Authored by malharJ on Jun 1 2022, 4:50 AM.

Diff Detail

Event Timeline

malharJ created this revision.Jun 1 2022, 4:50 AM
Herald added a project: Restricted Project. · View Herald TranscriptJun 1 2022, 4:50 AM
Herald added a subscriber: hiraditya. · View Herald Transcript
malharJ requested review of this revision.Jun 1 2022, 4:50 AM
Herald added a project: Restricted Project. · View Herald TranscriptJun 1 2022, 4:50 AM
mgabka added a subscriber: mgabka.Jun 1 2022, 5:59 AM
david-arm added inline comments.
llvm/test/Transforms/LoopVectorize/AArch64/strict-fadd.ll
1364–1375

Hi @malharJ, can you add some proper CHECK lines for this test please similar to the other positive test cases above, e.g. @fadd_strict?

malharJ updated this revision to Diff 434486.Jun 6 2022, 8:26 AM
  • Updated LIT test with more detailed CHECKs.

The main difference between this and "fadd_strict" is the presence of
a store (to the invariant destination) in the middle.block

malharJ updated this revision to Diff 434487.Jun 6 2022, 8:28 AM
  • Removed redundant blank lines from test
fhahn added a comment.Jun 6 2022, 8:48 AM

@igor.kirillov do you remember why this was restriction was added originally?

llvm/lib/Transforms/Vectorize/LoopVectorizationLegality.cpp
1020

this comment needs updating

malharJ updated this revision to Diff 434508.Jun 6 2022, 9:29 AM
  • Updated comment in source

@igor.kirillov do you remember why this was restriction was added originally?

I don't remember actually. I know that it didn't work properly half a year ago but it does work now.

david-arm accepted this revision.Jun 16 2022, 6:50 AM

LGTM! From private discussions I also understand you've run the LLVM test suite using scalable vectorisation on SVE hardware and all tests passed. Can you address my test comment before merging please?

llvm/test/Transforms/LoopVectorize/AArch64/strict-fadd.ll
1371

I think this should be something like

store float %[[RDX]], float* %[[DEST_PTR]]

because otherwise the tests might break if the numbering changes in future.

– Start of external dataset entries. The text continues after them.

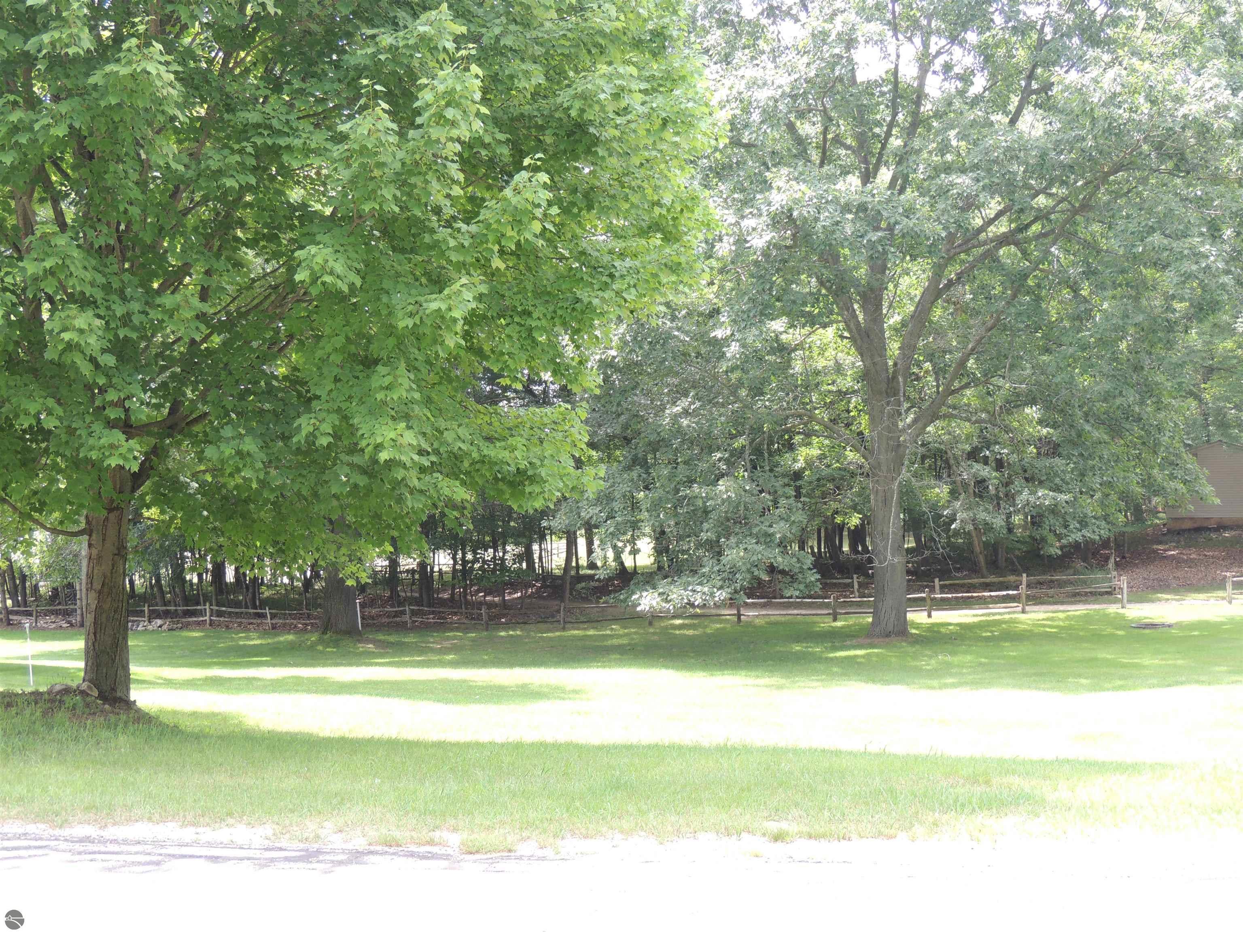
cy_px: 466
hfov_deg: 40.4
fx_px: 1688
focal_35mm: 47
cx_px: 622
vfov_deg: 30.9
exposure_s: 1/80
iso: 100
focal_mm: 8.3
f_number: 3.5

This revision is now accepted and ready to land.Jun 16 2022, 6:50 AM
Matt added a subscriber: Matt.Jun 16 2022, 4:40 PM
This revision was landed with ongoing or failed builds.Jun 17 2022, 6:56 AM
This revision was automatically updated to reflect the committed changes.
malharJ added inline comments.Jun 17 2022, 7:13 AM
llvm/test/Transforms/LoopVectorize/AArch64/strict-fadd.ll
1371

good spot, somehow I seem to have missed it.
I've corrected this in the submitted patch.